Generate P12 private key file for Commerce Cloud

September 8, 2020 | | No Comments

I recently had to generate a P12 private key file for use in our Salesforce Commerce Cloud instance and spent a little more time on finding a solution than I’d like to admit. So I figured I would leave this here for mine (and anyone else’s) future reference. NOTE: all of these steps were done on Ubuntu 20. I haven’t tried it on MacOS or Windows but assuming you are able to use the same tools it should work.

The key was to be used to communicate with a remote server for a file exchange process and we wanted to utilize the private key for remote authentication.

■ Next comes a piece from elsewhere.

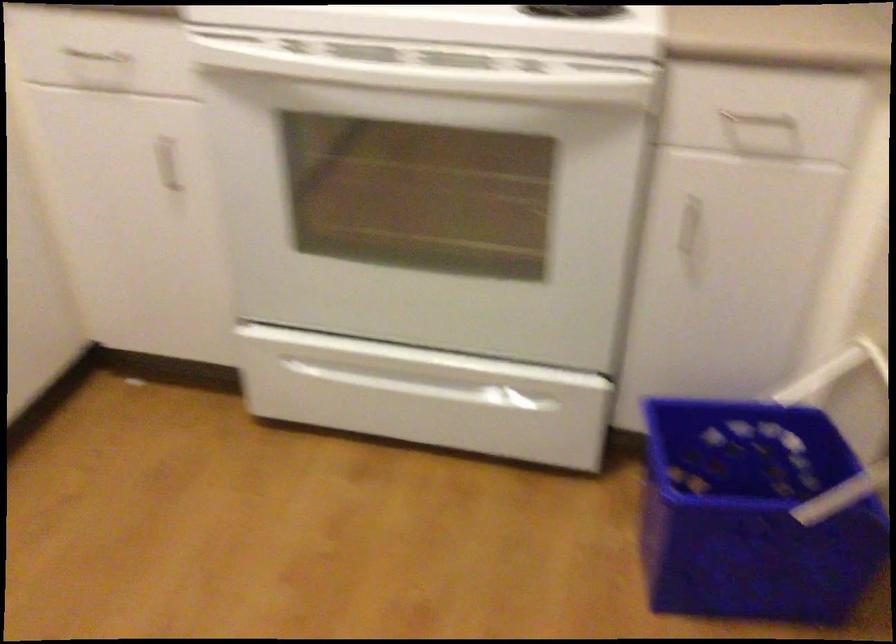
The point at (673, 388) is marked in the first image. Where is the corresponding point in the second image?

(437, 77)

As such I’ve omitted the steps to copy the public key to the remote server since this process is outside the scope of this article. But a quick search for “ssh-copy-id” should point you in the right direction.

To create the P12 file:

1. generate your public/private key combo with ssh-keygen, making sure to utilize the “-m” flag to specify the “pem” format since by default ssh-keygen creates the file in an OpenSSH-specific format. You can see more details by running “man ssh-keygen” and take a look thru the manual for the command.

ssh-keygen -m pem

It’s up to you whether or not you want to add a passphrase to the key. If you want to omit a password just press “enter” when prompted for the phrase and confirmation and no passphrase will be added.

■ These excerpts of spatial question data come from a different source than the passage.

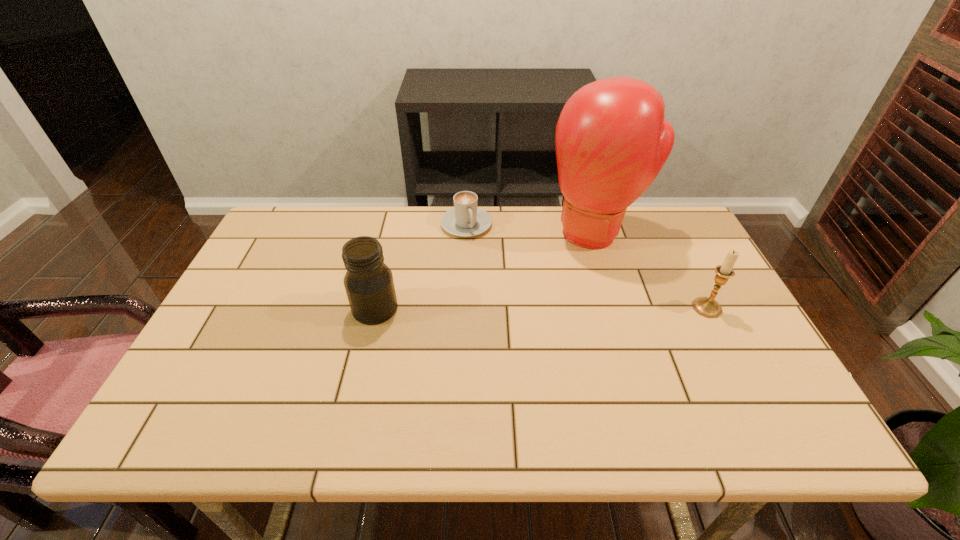
I want to click on vacant space located to the right of the shortest object, so click(x=492, y=280).

Locate an element on the screen. blank area located on the striking surface of the tallest object is located at coordinates (569, 281).

I want to click on vacant space situated on the striking surface of the tallest object, so click(x=559, y=302).

This screenshot has height=540, width=960. In order to click on vacant space located 0.100m on the striking surface of the tallest object in this screenshot , I will do `click(570, 279)`.

I want to click on cappuccino present at the far edge, so click(465, 219).

You are a GUI agent. You are given a task and a screenshot of the screen. Output one action in this format:
    pyautogui.click(x=<x>, y=<y>)
    Task: Click on the boxing glove located at the far edge
    
    Given the screenshot: What is the action you would take?
    pyautogui.click(x=611, y=140)

Find the location of a particular element. This screenshot has width=960, height=540. candle holder that is at the right edge is located at coordinates (708, 307).

Identify the location of boxing glove present at the right edge. This screenshot has height=540, width=960. (611, 140).

The image size is (960, 540). I want to click on object that is at the far right corner, so click(x=611, y=140).

You are a GUI agent. You are given a task and a screenshot of the screen. Output one action in this format:
    pyautogui.click(x=<x>, y=<y>)
    Task: Click on the vacant area at the far edge of the desktop
    This screenshot has width=960, height=540.
    Given the screenshot: What is the action you would take?
    pyautogui.click(x=440, y=206)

2. once your public and private keys have been generated create the self-signed certificate using the private key you just generated. If you want the certificate to have a far future expiration date (default is 30 days) you need to make sure to include the “-days” flag with whatever value you want to set. In our example we set it to 1825 days (5 years).

openssl req -new -x509 -days 1825 -key private-key-name -out certificate-name.cer

Here we are generating a X.509 certificate using key “private-key-name” that was generated in step 1 and saving it to “certificate-name.cer”. This command will take you thru steps that include adding certificate details (e.g. country, state, organization name). Anything that shows empty square brackets as the default value can be left blank.

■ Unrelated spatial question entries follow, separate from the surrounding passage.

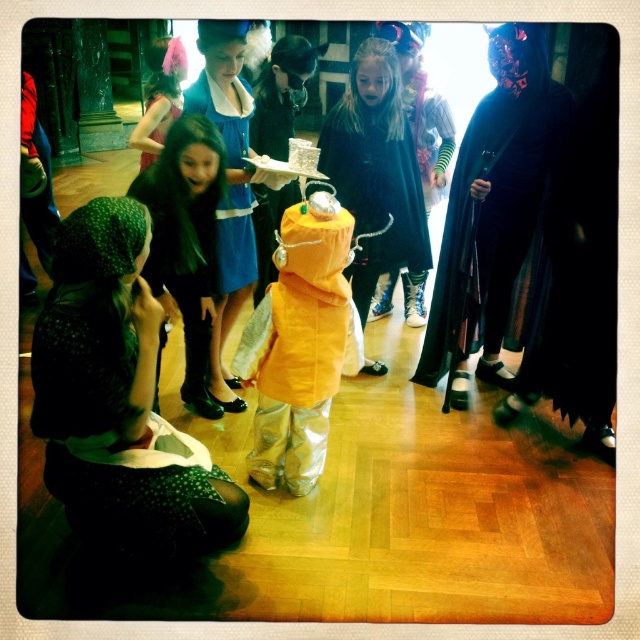
Question: Is the position of velvet black cape at center more distant than that of matte pink dress at upper left?

Choices:
 (A) yes
 (B) no

Answer: (B)

Question: Among these points, which one is nearest to the camera?

Choices:
 (A) (161, 132)
 (B) (282, 321)
 (C) (164, 129)

Answer: (B)

Question: Does orange metallic suit at center come behind matte orange raincoat at center?

Choices:
 (A) yes
 (B) no

Answer: (B)

Question: Which of the following is the closest to the observer?

Choices:
 (A) shiny pink feather at upper left
 (B) matte orange raincoat at center
 (C) velvet black cape at center
 (D) velvet blue dress at center

Answer: (B)

Question: Where is orange metallic suit at center located in relation to shiny pink feather at upper left in the image?

Choices:
 (A) left
 (B) right

Answer: (B)

Question: Which point is farther to the camera?

Choices:
 (A) (144, 164)
 (B) (138, 134)
 (C) (328, 168)

Answer: (A)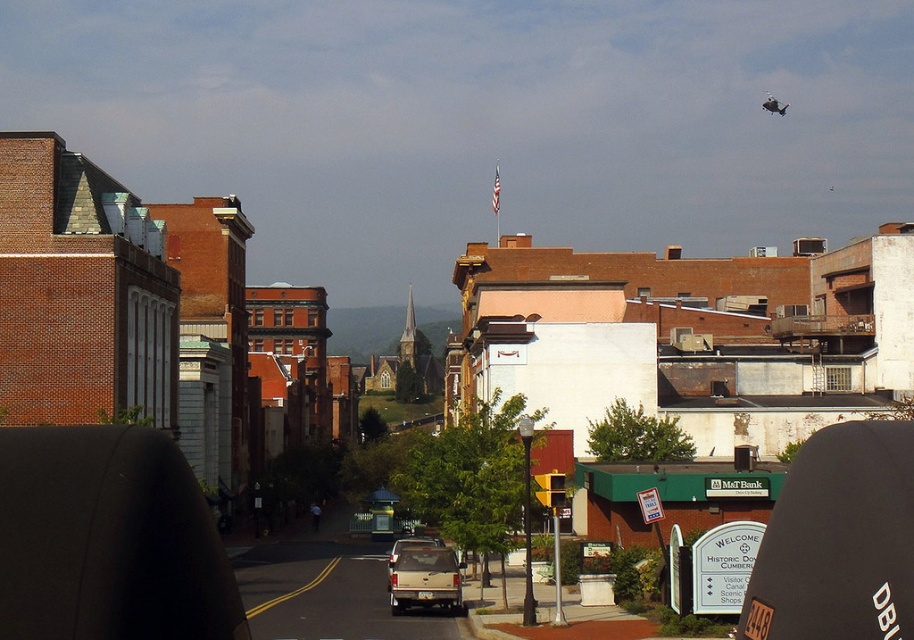
You are a pedestrian standing at the edge of the road. You see a beige matte truck at center and a matte white truck at center. Which truck is closer to the right side of the road?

Once complete your current directory should now include the following 3 files:


3. To generate the p12 file:

openssl pkcs12 -export -out sfcc-key.p12 -inkey private-key-name -in certificate-name.cer

where -inkey is the private key you created in step 1 and -in is the certificate generated in step 2. You can opt to create an export password or leave it empty. If you opt to create the password you will need to keep note of it as it will be needed when adding the key to Commerce Cloud.

The directory should now contain the following files:


You can now upload the key (sfcc-key.p12) to Business Manager via “Administration > Operations > Private Keys and Certificates”.